Lima en el Virreinato era un manantial de historias sobrenaturales, muchas de ellas relatadas y enriquecidas por la pluma de Palma. Allí habitan monjes sin cabeza, encapuchados, manitas de viejas y carbunclos del demonio. Esto último haciendo eco a las historias de aparecidos y luces misteriosas que emanan de las huacas (¿acaso las lámparas de los furtivos huaqueros de toda la vida?).
Lima cuenta también con los tapados y las ánimas que los protegen, que son historias de tesoros escondidos en los pisos y las paredes de las viejas casonas. Algunos, dicen, se hicieron millonarios con estos supuestos hallazgos. Nuestras abuelas nos asustaban con el cuco y cuando el maderamen de la casa vieja crujía por las noches se alimentaban las imágenes de decapitados o de encadenados dispuestos a llevarte al más allá en medio de las tenues luces de esos amplios espacios.

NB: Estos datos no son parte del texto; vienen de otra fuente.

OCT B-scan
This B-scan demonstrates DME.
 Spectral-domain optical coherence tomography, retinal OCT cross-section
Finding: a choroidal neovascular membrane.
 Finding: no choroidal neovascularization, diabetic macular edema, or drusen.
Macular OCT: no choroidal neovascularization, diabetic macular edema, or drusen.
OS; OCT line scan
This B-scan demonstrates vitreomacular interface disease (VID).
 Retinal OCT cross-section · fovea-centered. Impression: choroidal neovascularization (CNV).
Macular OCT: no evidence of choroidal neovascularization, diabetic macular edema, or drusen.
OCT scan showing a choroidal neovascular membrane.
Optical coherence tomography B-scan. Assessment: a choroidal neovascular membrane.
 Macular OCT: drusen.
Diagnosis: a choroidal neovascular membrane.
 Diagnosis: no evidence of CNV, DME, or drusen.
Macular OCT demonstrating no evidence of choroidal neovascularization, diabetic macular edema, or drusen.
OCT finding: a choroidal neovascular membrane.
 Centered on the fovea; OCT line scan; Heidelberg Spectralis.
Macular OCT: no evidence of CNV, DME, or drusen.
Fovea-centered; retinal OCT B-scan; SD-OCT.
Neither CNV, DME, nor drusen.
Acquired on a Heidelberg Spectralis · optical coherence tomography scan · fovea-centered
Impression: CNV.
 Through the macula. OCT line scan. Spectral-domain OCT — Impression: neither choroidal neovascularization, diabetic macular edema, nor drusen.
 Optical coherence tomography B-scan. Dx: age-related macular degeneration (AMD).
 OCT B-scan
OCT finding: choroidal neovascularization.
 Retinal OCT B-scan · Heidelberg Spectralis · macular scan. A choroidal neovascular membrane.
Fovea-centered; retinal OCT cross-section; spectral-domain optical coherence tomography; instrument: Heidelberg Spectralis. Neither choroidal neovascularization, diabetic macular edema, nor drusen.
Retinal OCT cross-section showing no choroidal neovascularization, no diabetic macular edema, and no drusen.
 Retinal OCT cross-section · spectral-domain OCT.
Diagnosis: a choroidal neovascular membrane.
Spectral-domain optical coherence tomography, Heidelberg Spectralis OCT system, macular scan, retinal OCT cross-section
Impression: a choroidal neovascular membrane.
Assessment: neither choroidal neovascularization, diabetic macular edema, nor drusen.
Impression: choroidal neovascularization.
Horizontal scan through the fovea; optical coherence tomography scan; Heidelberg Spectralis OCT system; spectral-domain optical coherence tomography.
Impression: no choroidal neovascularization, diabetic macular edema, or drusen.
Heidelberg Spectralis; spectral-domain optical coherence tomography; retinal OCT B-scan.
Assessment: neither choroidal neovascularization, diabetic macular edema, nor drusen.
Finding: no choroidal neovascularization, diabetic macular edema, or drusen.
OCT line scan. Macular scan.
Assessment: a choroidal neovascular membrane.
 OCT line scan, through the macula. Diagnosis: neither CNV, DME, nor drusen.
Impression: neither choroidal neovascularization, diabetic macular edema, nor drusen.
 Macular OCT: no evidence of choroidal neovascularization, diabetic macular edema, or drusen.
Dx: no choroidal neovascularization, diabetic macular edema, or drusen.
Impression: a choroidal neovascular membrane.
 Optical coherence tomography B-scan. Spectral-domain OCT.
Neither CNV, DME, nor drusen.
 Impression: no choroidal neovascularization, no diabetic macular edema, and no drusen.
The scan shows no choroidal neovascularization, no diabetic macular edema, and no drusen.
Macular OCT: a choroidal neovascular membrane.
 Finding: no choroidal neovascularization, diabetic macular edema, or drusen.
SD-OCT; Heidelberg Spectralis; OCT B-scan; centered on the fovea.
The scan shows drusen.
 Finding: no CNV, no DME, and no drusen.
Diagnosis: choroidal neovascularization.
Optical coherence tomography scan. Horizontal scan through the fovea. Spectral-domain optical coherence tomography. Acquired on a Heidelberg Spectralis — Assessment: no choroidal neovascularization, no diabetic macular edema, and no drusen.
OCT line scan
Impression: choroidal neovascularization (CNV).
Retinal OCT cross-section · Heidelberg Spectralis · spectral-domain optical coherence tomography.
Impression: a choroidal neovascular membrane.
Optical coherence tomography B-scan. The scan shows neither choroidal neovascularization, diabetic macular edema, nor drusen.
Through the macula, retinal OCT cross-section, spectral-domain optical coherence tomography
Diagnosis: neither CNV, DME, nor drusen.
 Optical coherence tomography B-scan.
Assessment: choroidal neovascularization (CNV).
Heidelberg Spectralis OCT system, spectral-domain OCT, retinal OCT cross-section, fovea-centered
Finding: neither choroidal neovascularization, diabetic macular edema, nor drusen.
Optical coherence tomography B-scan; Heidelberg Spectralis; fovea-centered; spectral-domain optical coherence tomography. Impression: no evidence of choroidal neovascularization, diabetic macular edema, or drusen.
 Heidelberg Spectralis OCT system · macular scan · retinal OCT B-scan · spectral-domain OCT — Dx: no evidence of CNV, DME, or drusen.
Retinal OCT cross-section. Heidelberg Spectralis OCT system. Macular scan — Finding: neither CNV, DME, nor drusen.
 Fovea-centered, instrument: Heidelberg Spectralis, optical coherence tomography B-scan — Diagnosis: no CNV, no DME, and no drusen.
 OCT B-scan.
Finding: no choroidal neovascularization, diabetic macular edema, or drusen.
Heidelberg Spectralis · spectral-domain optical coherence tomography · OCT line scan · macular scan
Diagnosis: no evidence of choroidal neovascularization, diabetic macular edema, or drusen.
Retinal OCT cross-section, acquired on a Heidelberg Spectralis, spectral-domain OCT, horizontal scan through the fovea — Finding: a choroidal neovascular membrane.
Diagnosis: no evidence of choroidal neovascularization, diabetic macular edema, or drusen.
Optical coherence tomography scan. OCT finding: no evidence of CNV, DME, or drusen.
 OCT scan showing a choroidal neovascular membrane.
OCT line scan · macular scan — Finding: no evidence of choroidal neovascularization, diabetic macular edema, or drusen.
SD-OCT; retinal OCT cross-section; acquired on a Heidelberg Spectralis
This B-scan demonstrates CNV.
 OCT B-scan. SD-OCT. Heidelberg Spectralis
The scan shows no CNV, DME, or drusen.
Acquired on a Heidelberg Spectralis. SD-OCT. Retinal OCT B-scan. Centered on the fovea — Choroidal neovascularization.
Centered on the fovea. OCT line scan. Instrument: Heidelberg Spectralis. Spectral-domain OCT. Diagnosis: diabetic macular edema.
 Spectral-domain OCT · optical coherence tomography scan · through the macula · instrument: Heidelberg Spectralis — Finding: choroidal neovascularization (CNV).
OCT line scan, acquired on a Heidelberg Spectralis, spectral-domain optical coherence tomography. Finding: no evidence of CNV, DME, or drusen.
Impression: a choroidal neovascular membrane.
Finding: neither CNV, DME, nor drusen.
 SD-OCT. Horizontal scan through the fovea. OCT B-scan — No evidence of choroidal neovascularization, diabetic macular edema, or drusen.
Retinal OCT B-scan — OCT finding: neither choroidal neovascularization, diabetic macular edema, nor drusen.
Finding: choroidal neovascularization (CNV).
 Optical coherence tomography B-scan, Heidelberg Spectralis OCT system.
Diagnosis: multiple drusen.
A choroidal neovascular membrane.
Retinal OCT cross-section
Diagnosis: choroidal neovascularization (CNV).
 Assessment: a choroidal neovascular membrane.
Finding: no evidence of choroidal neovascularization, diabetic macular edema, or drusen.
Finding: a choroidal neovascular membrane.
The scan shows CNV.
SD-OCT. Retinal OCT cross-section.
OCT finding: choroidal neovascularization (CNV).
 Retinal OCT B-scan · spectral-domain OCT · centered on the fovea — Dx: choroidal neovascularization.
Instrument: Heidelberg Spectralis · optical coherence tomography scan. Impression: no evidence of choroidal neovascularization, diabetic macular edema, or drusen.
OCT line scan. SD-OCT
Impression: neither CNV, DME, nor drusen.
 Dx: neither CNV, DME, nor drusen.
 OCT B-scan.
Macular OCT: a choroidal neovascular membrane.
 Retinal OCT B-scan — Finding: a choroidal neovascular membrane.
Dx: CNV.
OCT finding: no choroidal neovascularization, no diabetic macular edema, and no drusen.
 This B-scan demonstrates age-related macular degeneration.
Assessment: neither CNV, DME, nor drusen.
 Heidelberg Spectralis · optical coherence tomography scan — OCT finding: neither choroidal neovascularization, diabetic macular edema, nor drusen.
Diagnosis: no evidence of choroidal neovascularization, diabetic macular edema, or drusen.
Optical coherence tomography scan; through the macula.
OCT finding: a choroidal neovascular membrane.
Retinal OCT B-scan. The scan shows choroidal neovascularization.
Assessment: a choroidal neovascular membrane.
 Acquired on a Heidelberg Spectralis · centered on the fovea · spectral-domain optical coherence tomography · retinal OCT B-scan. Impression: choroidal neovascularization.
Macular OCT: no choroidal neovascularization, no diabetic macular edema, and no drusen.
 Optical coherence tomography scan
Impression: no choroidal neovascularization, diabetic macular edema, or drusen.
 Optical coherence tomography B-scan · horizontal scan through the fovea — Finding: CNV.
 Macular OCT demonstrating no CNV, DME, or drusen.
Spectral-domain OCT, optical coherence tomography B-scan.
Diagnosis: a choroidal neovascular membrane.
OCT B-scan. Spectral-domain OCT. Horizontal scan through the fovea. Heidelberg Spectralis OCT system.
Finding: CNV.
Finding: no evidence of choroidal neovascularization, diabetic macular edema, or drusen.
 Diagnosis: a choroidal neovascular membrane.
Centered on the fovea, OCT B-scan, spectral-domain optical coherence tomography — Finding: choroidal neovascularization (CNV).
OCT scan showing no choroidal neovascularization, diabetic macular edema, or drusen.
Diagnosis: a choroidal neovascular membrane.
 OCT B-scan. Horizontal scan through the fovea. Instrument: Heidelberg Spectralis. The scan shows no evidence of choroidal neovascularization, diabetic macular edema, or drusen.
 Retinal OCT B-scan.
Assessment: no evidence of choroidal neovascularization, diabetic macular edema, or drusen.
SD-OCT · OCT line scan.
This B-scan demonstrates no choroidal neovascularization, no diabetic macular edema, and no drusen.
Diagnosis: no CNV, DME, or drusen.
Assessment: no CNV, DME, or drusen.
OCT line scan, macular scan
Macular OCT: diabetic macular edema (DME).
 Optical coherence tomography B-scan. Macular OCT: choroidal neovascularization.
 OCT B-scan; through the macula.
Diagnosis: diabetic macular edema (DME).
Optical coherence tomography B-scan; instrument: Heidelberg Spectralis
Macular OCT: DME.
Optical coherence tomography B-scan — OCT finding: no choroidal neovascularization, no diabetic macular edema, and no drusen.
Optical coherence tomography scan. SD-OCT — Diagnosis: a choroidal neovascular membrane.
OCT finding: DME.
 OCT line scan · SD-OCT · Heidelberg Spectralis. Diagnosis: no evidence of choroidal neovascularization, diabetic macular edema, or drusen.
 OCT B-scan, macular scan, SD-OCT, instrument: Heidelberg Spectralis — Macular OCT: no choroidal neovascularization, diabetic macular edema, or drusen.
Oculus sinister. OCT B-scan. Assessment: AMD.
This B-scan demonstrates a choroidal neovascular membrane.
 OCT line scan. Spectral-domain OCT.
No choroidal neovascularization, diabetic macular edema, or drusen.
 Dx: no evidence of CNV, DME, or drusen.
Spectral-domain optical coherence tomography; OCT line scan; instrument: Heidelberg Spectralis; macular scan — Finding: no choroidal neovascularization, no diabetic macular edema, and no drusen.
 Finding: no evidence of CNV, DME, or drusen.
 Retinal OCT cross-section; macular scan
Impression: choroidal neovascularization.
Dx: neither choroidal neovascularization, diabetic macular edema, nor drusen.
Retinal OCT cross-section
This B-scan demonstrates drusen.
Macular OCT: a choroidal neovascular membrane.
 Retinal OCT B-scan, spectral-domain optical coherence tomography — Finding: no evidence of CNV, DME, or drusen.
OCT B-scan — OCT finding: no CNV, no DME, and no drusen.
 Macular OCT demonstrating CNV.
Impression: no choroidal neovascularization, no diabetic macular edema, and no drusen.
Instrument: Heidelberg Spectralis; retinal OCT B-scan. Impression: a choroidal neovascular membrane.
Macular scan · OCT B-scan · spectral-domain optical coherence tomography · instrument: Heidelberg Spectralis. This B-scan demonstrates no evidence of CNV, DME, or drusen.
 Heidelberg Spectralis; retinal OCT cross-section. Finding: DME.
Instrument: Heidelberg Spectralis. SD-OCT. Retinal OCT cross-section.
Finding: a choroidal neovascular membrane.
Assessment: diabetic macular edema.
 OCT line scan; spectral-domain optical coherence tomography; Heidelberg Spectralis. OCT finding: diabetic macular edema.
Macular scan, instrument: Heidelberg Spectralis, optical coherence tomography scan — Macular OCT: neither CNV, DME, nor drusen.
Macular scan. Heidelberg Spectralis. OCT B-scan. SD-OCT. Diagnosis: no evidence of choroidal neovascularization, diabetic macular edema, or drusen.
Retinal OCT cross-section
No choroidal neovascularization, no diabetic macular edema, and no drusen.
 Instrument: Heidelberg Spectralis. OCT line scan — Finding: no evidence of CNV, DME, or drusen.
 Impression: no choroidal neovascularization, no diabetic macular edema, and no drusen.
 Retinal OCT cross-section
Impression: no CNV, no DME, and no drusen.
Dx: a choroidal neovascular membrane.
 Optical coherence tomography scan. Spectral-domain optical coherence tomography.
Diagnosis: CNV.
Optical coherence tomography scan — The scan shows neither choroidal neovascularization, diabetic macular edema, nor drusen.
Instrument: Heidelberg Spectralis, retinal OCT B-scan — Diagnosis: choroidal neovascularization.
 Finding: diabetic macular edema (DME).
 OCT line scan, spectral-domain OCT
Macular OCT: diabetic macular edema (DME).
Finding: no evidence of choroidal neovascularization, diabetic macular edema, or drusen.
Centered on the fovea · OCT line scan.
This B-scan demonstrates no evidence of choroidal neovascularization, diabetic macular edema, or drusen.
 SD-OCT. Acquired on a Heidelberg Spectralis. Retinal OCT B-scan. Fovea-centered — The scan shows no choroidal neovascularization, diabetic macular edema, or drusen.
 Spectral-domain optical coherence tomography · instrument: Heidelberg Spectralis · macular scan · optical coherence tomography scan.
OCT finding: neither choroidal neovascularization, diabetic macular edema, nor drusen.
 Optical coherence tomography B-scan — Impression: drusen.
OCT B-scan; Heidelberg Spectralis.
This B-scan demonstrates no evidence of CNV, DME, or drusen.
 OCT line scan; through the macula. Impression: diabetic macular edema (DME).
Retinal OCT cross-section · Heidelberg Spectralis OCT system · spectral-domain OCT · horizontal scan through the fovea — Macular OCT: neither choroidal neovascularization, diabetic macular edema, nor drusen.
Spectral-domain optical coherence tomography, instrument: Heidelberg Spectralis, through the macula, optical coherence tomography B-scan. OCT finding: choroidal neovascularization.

El poeta José Gálvez decía que los fantasmas desaparecieron en Lima el día que llegó la luz eléctrica. Quizás haya sido cierto eso. La anterior iluminación a gas o la pretérita de candiles no solo eran tenues sino que su luz vibrante replicaba sombras en las paredes que la imaginación construía en terribles seres de ultratumba. Pero las historias y las experiencias no acabaron, se transmutaron a otras realidades y leyendas como la de la casa Matusita, cuyo carácter no pudo haber pertenecido al siglo XIX sino a la cosmopolita y mediática Lima de mediados del siglo XX. Pero el chismorreo, la emoción y la capacidad de apoderarse de nuestra imaginación la empatan con la tradición limeña de fantasmas y aparecidos por doquier. Larga vida a los fantasmas.